* **THE TASK**
Gather each line containing the string "must" from these entries.

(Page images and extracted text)
━━━━━━━━━━

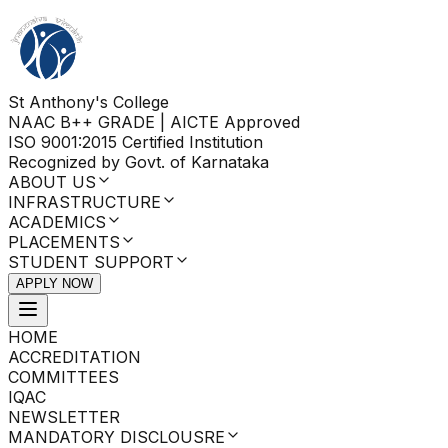
St Anthony's College
NAAC B++ GRADE | AICTE Approved
ISO 9001:2015 Certified Institution
Recognized by Govt. of Karnataka
ABOUT US
INFRASTRUCTURE
ACADEMICS
PLACEMENTS
STUDENT SUPPORT
APPLY NOW
HOME
ACCREDITATION
COMMITTEES
IQAC
NEWSLETTER
MANDATORY DISCLOUSRE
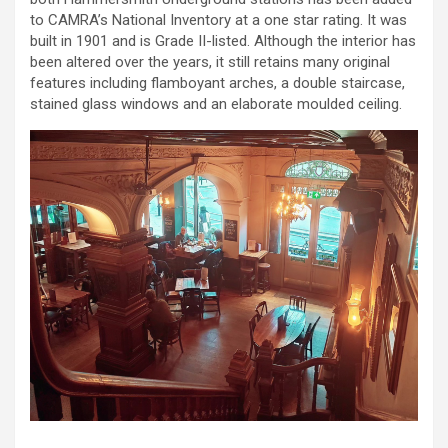
to CAMRA’s National Inventory at a one star rating. It was
built in 1901 and is Grade II-listed. Although the interior has
been altered over the years, it still retains many original
features including flamboyant arches, a double staircase,
stained glass windows and an elaborate moulded ceiling.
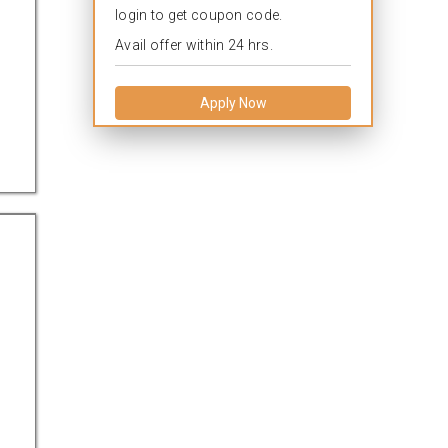
login to get coupon code.
Avail offer within 24 hrs.
Apply Now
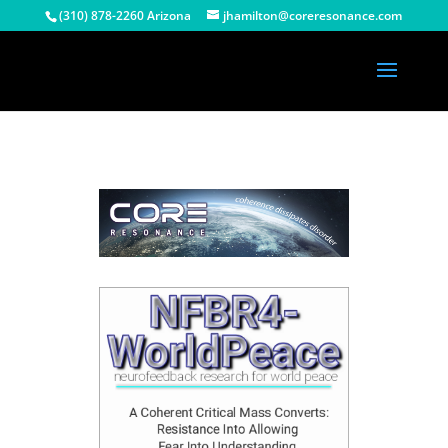
(310) 878-2260 Arizona
jhamilton@coreresonance.com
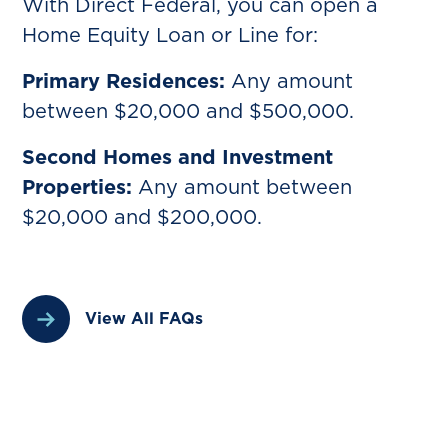
With Direct Federal, you can open a
Home Equity Loan or Line for:
Primary Residences:
Any amount
between $20,000 and $500,000.
Second Homes and Investment
Properties:
Any amount between
$20,000 and $200,000.‍
View All FAQs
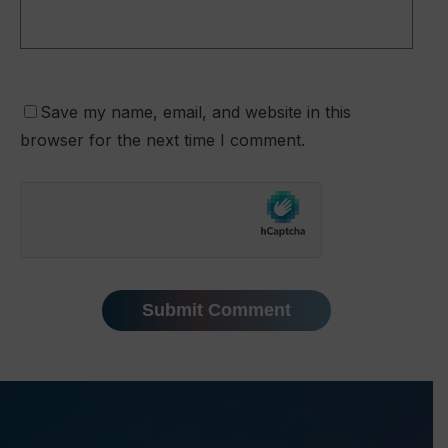
Save my name, email, and website in this
browser for the next time I comment.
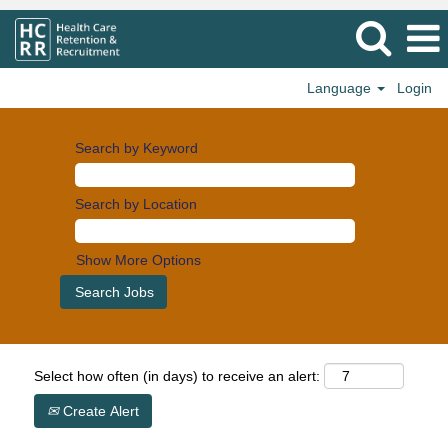
Language
Login
Search by Keyword
Search by Location
Show More Options
Select how often (in days) to receive an alert:
Create Alert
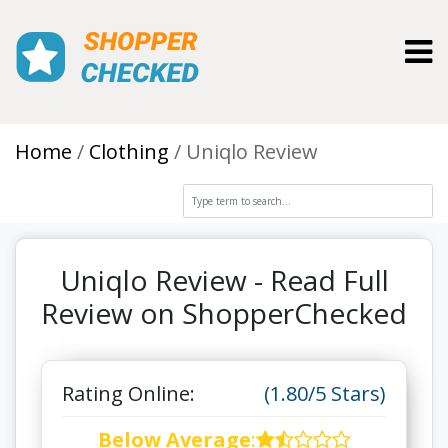
Toggl
Home
Clothing
Uniqlo Review
Uniqlo Review - Read Full
Review on ShopperChecked
Rating Online:
(1.80/5 Stars)
Below Average
:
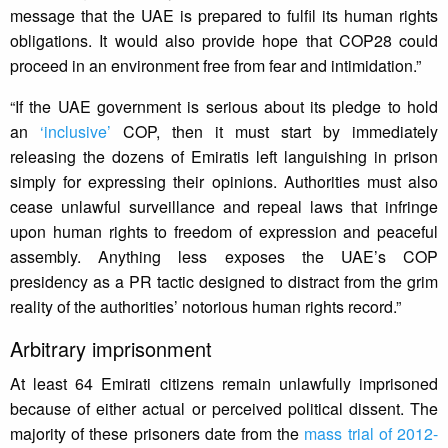
message that the UAE is prepared to fulfil its human rights
obligations. It would also provide hope that COP28 could
proceed in an environment free from fear and intimidation.”
“If the UAE government is serious about its pledge to hold
an
‘inclusive’
COP, then it must start by immediately
releasing the dozens of Emiratis left languishing in prison
simply for expressing their opinions. Authorities must also
cease unlawful surveillance and repeal laws that infringe
upon human rights to freedom of expression and peaceful
assembly. Anything less exposes the UAE’s COP
presidency as a PR tactic designed to distract from the grim
reality of the authorities’ notorious human rights record.”
Arbitrary imprisonment
At least 64 Emirati citizens remain unlawfully imprisoned
because of either actual or perceived political dissent. The
majority of these prisoners date from the
mass trial of 2012-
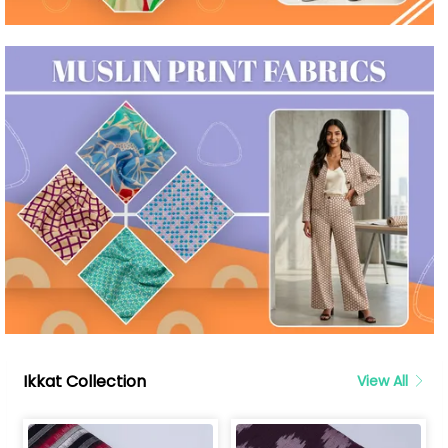
Ikkat Collection
View All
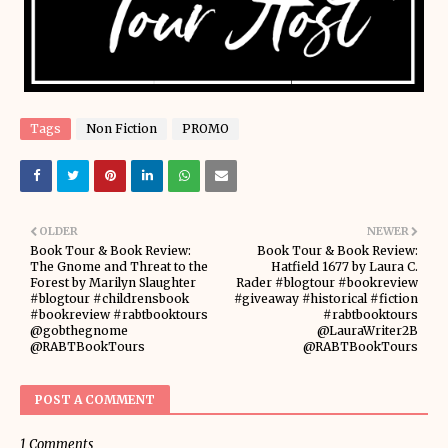
Tags
Non Fiction
PROMO
OLDER
NEWER
Book Tour & Book Review:
Book Tour & Book Review:
The Gnome and Threat to the
Hatfield 1677 by Laura C.
Forest by Marilyn Slaughter
Rader #blogtour #bookreview
#blogtour #childrensbook
#giveaway #historical #fiction
#bookreview #rabtbooktours
#rabtbooktours
@gobthegnome
@LauraWriter2B
@RABTBookTours
@RABTBookTours
POST A COMMENT
1 Comments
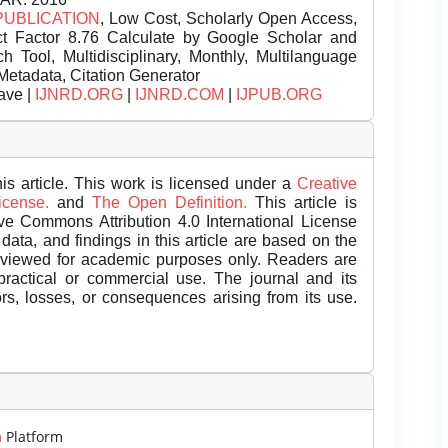
PUBLICATION
, Low Cost, Scholarly Open Access,
t Factor 8.76 Calculate by Google Scholar and
Tool, Multidisciplinary, Monthly, Multilanguage
Metadata, Citation Generator
ave |
IJNRD.ORG
|
IJNRD.COM
|
IJPUB.ORG
is article. This work is licensed under a
Creative
License.
and
The Open Definition.
This article is
ive Commons Attribution 4.0 International License
data, and findings in this article are based on the
eviewed for academic purposes only. Readers are
 practical or commercial use. The journal and its
rors, losses, or consequences arising from its use.
m
Platform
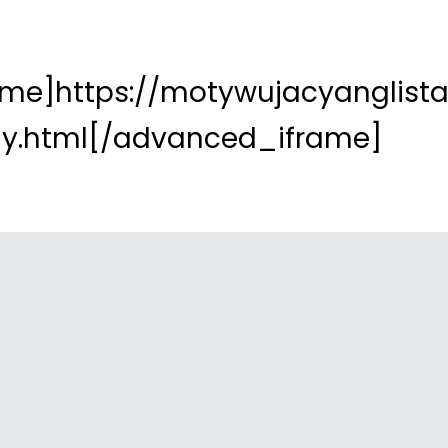
me]https://motywujacyanglista.
ally.html[/advanced_iframe]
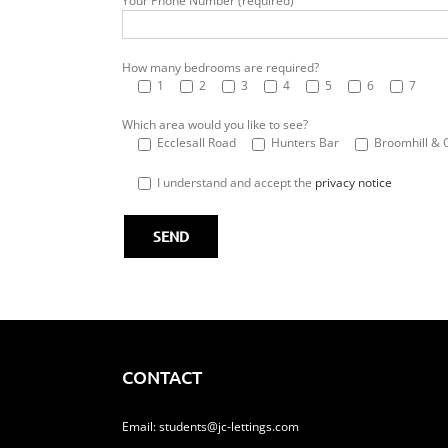
Your Phone Number (required)
How many bedrooms are required?
1
2
3
4
5
6
7
Which area would you like to see?
Ecclesall Road
Hunters Bar
Broomhill & 
I understand and accept the
privacy notice
CONTACT
Email:
students@jc-lettings.com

━━━━━━━━━━

* **WORKED SOLUTION**
COP, then it must start by immediately
simply for expressing their opinions. Authorities must also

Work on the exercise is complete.